Élément à formaliser Contenu Validation requise
Plages horaires protégées Périodes sans sollicitation professionnelle (min. 11h quotidien, 44h hebdomadaire) Accord collectif ou consultation délégation
Modalités techniques Outils de déconnexion, paramétrage automatique Information et consultation
Mesures de sensibilisation Formation managers et salariés Plan de formation interne
Modalités de signalement Procédure d'alerte en cas d'atteinte Règlement intérieur ou politique RH
Compensation dérogations Repos compensatoire si intervention exceptionnelle Accord individuel écrit

Pratiques et recommandations

Il est recommandé de fixer une plage de déconnexion d'au moins 11 heures consécutives chaque jour, correspondant au repos quotidien légal. Pour les salariés soumis à des astreintes, la plage de déconnexion doit être clairement distinguée des périodes d'astreinte, qui ne constituent pas du temps de repos effectif si une intervention est requise.

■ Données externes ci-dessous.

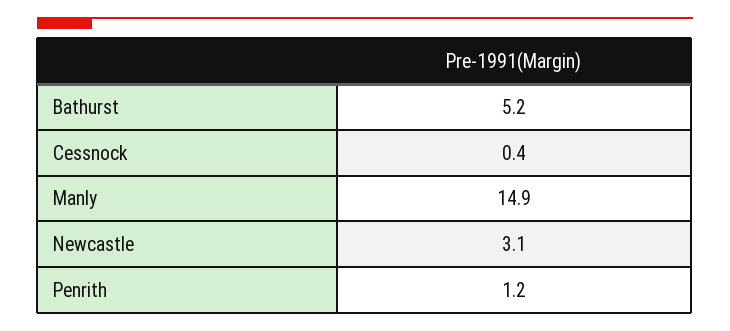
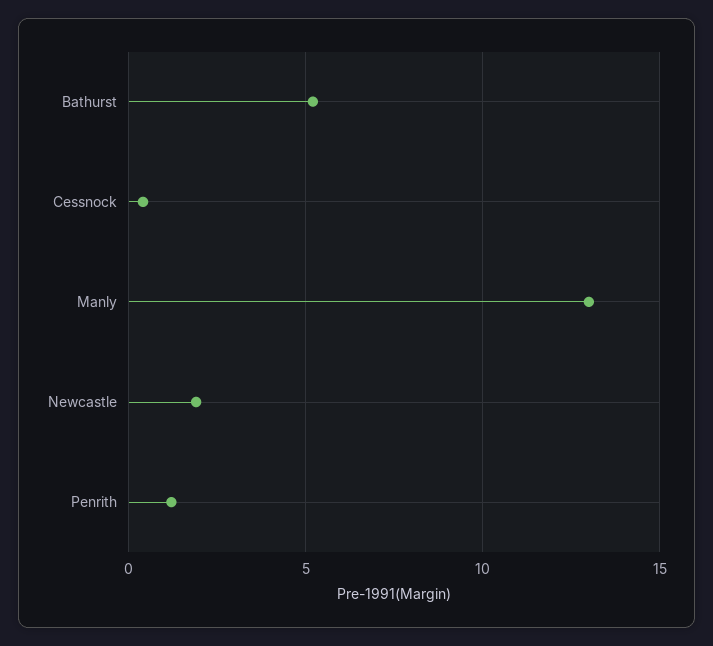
  {
    "Bathurst": 5.2,
    "Cessnock": 0.4,
-   "Manly": 14.9,
+   "Manly": 13,
-   "Newcastle": 3.1,
+   "Newcastle": 2,
    "Penrith": 1.2
  }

Les employeurs doivent sensibiliser les managers et les salariés à l'importance du respect des plages de déconnexion et veiller à ce qu'aucune pression implicite ou explicite ne soit exercée pour répondre en dehors des horaires de travail. La traçabilité des sollicitations numériques peut être utilisée pour contrôler le respect de la politique de déconnexion.

Pour les entreprises de plus de 150 salariés, l'introduction ou la modification du régime de déconnexion doit être prise d'un commun accord entre l'employeur et la délégation du personnel, conformément à l'article L.414-9, point 9 du Code du travail. Dans les entreprises de taille inférieure, une consultation préalable de la délégation est requise.

Cadre juridique

Référence Objet
Article L.211-16, §3 Repos quotidien de 11 heures consécutives minimum par période de 24 heures
Article L.231-11 Repos hebdomadaire de 44 heures consécutives minimum par période de 7 jours
Article L.312-9 Obligation de mettre en place un régime assurant le respect du droit à la déconnexion en dehors du temps de travail
Article L.312-10 Sanctions administratives (251 à 25.000 euros) en cas de non-mise en place du régime de déconnexion (entrée en vigueur au 1er juillet 2026)
Article L.414-9, point 9 Décision d'un commun accord avec la délégation du personnel (entreprises ≥ 150 salariés) pour l'introduction ou modification du régime

Note

Toute atteinte injustifiée au droit à la déconnexion peut constituer une violation des obligations de sécurité et de protection de la santé du salarié, engageant la responsabilité de l'employeur. Bien que les sanctions administratives de l'article L.312-10 n'entrent en vigueur qu'au 1er juillet 2026, les tribunaux du travail peuvent d'ores et déjà condamner les employeurs pour non-respect du droit à la déconnexion.